The Gemara (Avodah Zara 8a) records how Adam HaRishon saw the daylight hours receding and thought Hashem wanted to restore the world to complete darkness as punishment for his sin. He therefore fasted for eight days until he saw the daylight hours begin to increase, and then he “celebrated for eight days. The next year he instituted those days as holidays.” Chazal employ the exact same terminology in teaching us of the miracle of Chanukah: “A miracle occurred and they lit the Menorah from it for eight days. The next year the Sages instituted those days and made them holidays with recitation of Hallel and special thanksgiving in prayer and blessings” (Shabbat 21b). Chanukah is the beginning of a new tekufa as daylight time increases. Remarkably, we are enjoined to participate in this increase of light in tandem with Hashem’s natural solar forces.

With numerous vaccines for Coronavirus poised for worldwide distribution over the next few months, the media is full of news of “the beginning of the end of Covid-19.” Chanukah reminds us that we have reached a critical juncture – we must look back at the past few months and reflect upon lessons we have learned since Nissan, and especially from Tishrei-Sukkot, till now.

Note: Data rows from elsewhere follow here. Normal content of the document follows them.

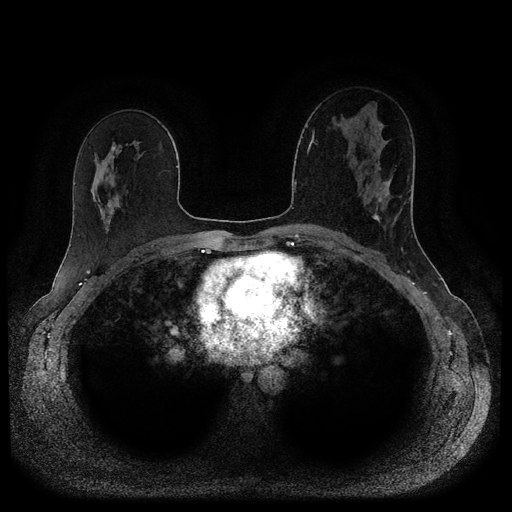
Breast MRI (dynamic contrast-enhanced, multi-phase), one axial slice; slice 57 of 116 in the series (ordered by position); dynamic contrast-enhanced series, time point 2 of 5 at this slice position (early post-contrast); 1.5 T; TE 2.6 ms, TR 5.3 ms; 2 mm slice thickness; 512 × 512 image matrix, field of view 350 × 350 mm. Female patient, age 45 years.
Annotated regions visible in this slice (semi-automatically segmented with operator editing):
- breast lesion (labelled 'tumour' in the annotation; benign lesions carry a separate 'benign' label): bounding box <376,195,382,204> (left, top, right, bottom; pixels)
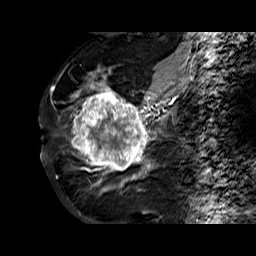
Breast MRI (dynamic contrast-enhanced), one sagittal slice. Slice 31 of 60 in the series (ordered by position). Dynamic contrast-enhanced series, time point 2 of 6 at this slice position (early post-contrast). 1.5 T. TE 6.3 ms, TR 32.4 ms. 4 mm slice thickness. 256 × 256 image matrix. Female patient. From the clinical record (not read from this slice): setting: breast cancer imaged before/during neoadjuvant chemotherapy; receptor status: HR-positive, HER2-negative.
Outlined on this slice (semi-automatic segmentation, software-assisted and operator-edited):
- analysis volume of interest (the breast-tissue region the enhancement analysis was run in; not a lesion): box from (x=68, y=72) to (x=177, y=183) px
- tumour enhancement mask (voxels above the 100 % enhancement threshold inside the analysis volume of interest): (x=73, y=82)–(x=175, y=183)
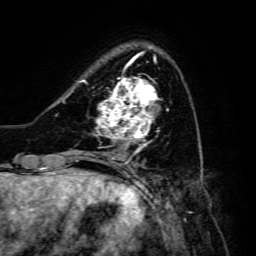
Breast MRI, one axial slice. Position 40 of 134 along the scan axis. Cropped to one breast. Dynamic contrast-enhanced series, time point 2 of 6 at this slice position (early post-contrast). 3 T. TE 4.7 ms, TR 8.9 ms. 1.2 mm slice thickness. 256 × 256 image matrix. Female patient.
Outlined on this slice (semi-automatically segmented with operator editing):
- enhancing-tissue mask used for the functional tumour volume (all voxels passing the contrast-enhancement thresholds inside the analysis volume; usually the tumour): bounding box [x1, y1, x2, y2] px = [85, 77, 160, 148]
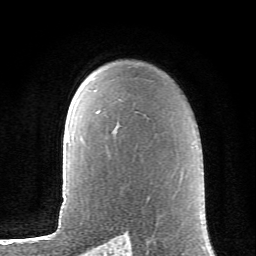
Breast MRI (dynamic contrast-enhanced), one axial slice. Position 48 of 62 along the scan axis. Cropped to one breast. Dynamic contrast-enhanced series, time point 2 of 6 at this slice position (early post-contrast). 1.5 T. TE 4.1 ms, TR 8.5 ms. 256 × 256 image matrix, field of view 155 × 155 mm. Female patient.
Structures marked on this image (semi-automatic segmentation, software-assisted and operator-edited):
- enhancing-tissue mask used for the functional tumour volume (all voxels passing the contrast-enhancement thresholds inside the analysis volume; usually the tumour): bounding box [x1, y1, x2, y2] px = [96, 111, 99, 113]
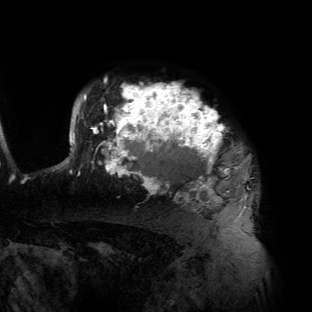
Breast MRI (dynamic contrast-enhanced), one axial slice. Slice 109 of 134 in the series (ordered by position). Cropped to one breast. Dynamic contrast-enhanced series, time point 2 of 6 at this slice position (early post-contrast). 3 T. TE 2.7 ms, TR 6.5 ms. 1.2 mm slice thickness. 312 × 312 image matrix. Female patient.
Outlined on this slice (semi-automatic segmentation, software-assisted and operator-edited):
- enhancing-tissue mask used for the functional tumour volume (all voxels passing the contrast-enhancement thresholds inside the analysis volume; usually the tumour): box from (x=57, y=81) to (x=248, y=216) px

Now is also the time to ponder what the upcoming months of Tevet-Shevat- Adar may bring.

Sukkot and Chanukah teach us that the light of one season has effects on the subsequent ones as well. The light of Chanukah shines not just from natural sources. We also banish the darkness through our own “candle lighting” initiatives as we prepare for better and brighter beginnings!

1 See Eruvin 56a-b, Sanhedrin 13a and Avodah Zara 8a.
2 Shabbat 22a (see Tosfot “ner”).
3 See Rav Yoel Bin-Nun, “Yom Yesod Heichal Hashem,” Megadim 12, 49-97.
4 Chanukah 5641.


Rabbanit Shani Taragin is Educational Director of Mizrachi and the Director of the Mizrachi Matan Lapidot Educators’ Program.